●苦言を一言。最近の、と言うよりは随分と以前からだが、ボクシング中継放送の実況アナウンサーとその解説者の喋りには閉口する。日本人贔屓が超やり過ぎ。ボクシング放送を観る人間はミーハーな奴等だけではないことを知るべきである。試合全体の流れ、作戦変更、パンチの切れやコンビネーション、防御のテクニックなど、回毎に変わる状況を一瞬とも逃さず、解説する立場にある。「受け」ばかりを考えていて、ボクシングばかりか、一発のパンチさえも、彼らには見えていない。旅先の東京にて。(3月27日)

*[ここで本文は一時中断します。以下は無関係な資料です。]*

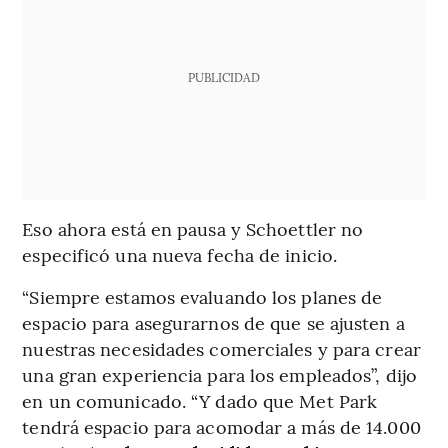
PUBLICIDAD
Eso ahora está en pausa y Schoettler no
especificó una nueva fecha de inicio.
“Siempre estamos evaluando los planes de
espacio para asegurarnos de que se ajusten a
nuestras necesidades comerciales y para crear
una gran experiencia para los empleados”, dijo
en un comunicado. “Y dado que Met Park
tendrá espacio para acomodar a más de 14.000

●ポンサクレック・ウォンジョンカムV.S.亀田興毅。WBCフライ級暫定王者のポンサクレックが正規王者の亀田を判定で下した。2:0の判定なのでレフリーの一人は114:114のイーブンであったが、他の2者は3点と4点差であった。誰が観てもポンサクレックの優位であり、実質は3:0の完敗である。実況では、亀田が前日計量後に6キロ以上も体重を増やしたらしい。これが思うように体が動かなかった原因であろう。WOWOWのエキサイトマッチのジョー・小泉氏なら「このフライ級にしてはリバウンドのし過ぎ」と解説するに違いない。試合前亀田は「フライ級最強を証明する試合」、「試合になったらどつきままわしたる」と豪語していたが、試合では反対に小突かれ(ジャブ)、ど突かれ(アッパー)、頭突きされ(バッティング)と、防戦一方であった。旅先の東京にて。(3月27日)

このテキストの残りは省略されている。